Return the Quaternion orientation corresponding to the direction in which the vector points. Similar to the FRotator version, returns a result without roll such that it preserves the up vector. If you don’t care about preserving the up vector and just want the most direct rotation, you can use the faster ‘FQuat::FindBetweenVectors(FVector::ForwardVector, YourVector)’ or ‘FQuat::FindBetweenNormals(…)’ if you know the vector is of unit length.:

Returns:Quaternion from the Vector’s direction, without any roll.
Return type:Quat
rotator() → Rotator?

Return the FRotator orientation corresponding to the direction in which the vector points. Sets Yaw and Pitch to the proper numbers, and sets Roll to zero because the roll can’t be determined from a vector.

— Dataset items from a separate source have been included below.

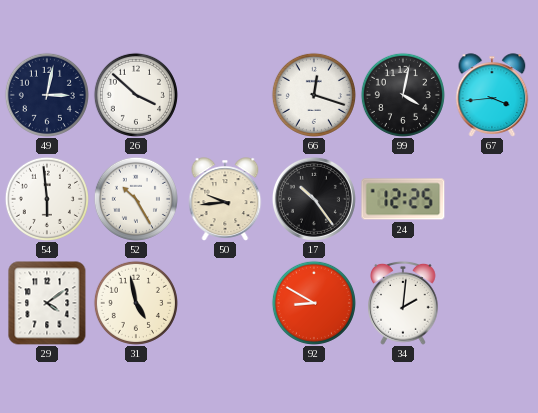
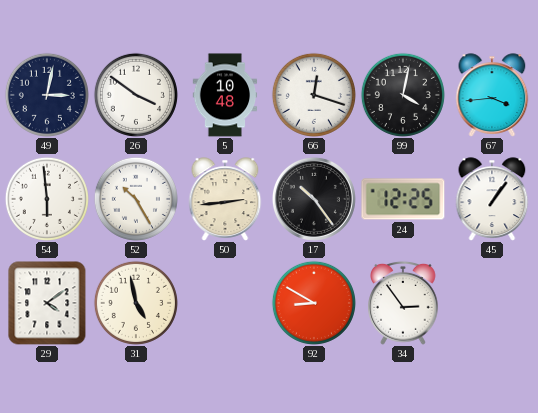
26: 3:52 -> 3:51
5: none -> 10:48
50: 9:44 -> 2:44
45: none -> 1:06
34: 2:01 -> 2:54
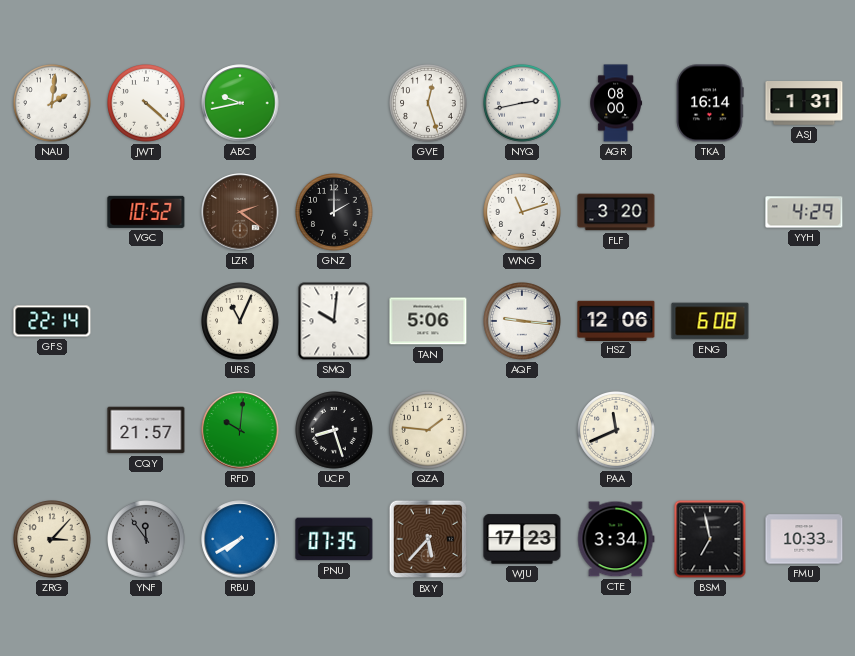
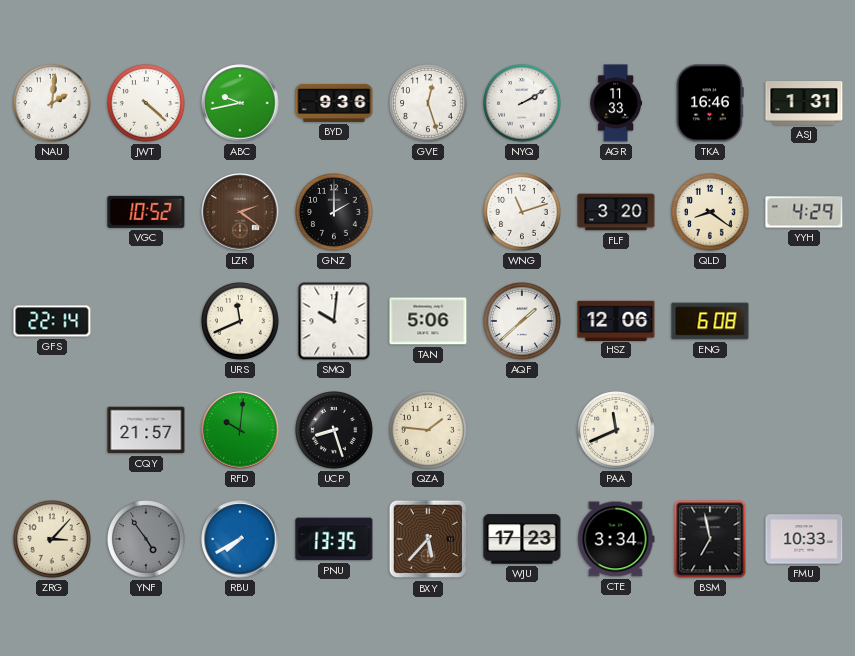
BYD: none -> 9:36
NYQ: 2:43 -> 2:10
AGR: 08:00 -> 11:33
TKA: 16:14 -> 16:46
QLD: none -> 8:21
URS: 11:04 -> 11:41
AQF: 9:16 -> 1:38
YNF: 11:54 -> 4:54
PNU: 07:35 -> 13:35
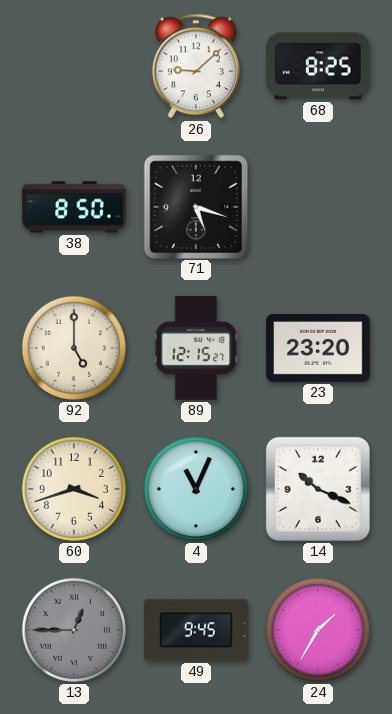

Returns:FRotator from the Vector’s direction, without any roll.
Return type:Rotator
set(x, y, z, w) → None?

Set the values of the vector directly.

Parameters:
subtract(b) → Vector4?

Returns subtraction of Vector B from Vector A (A - B)

Parameters:b (Vector4) –
Returns:
Return type:Vector4
vector() → Vector?

Convert a Vector4 to a Vector (dropping the W element)

Returns:
Return type:Vector
w?

(float) – [Read-Write] W

x?

(float) – [Read-Write] X

y?

(float) – [Read-Write] Y

z?

(float) – [Read-Write] Z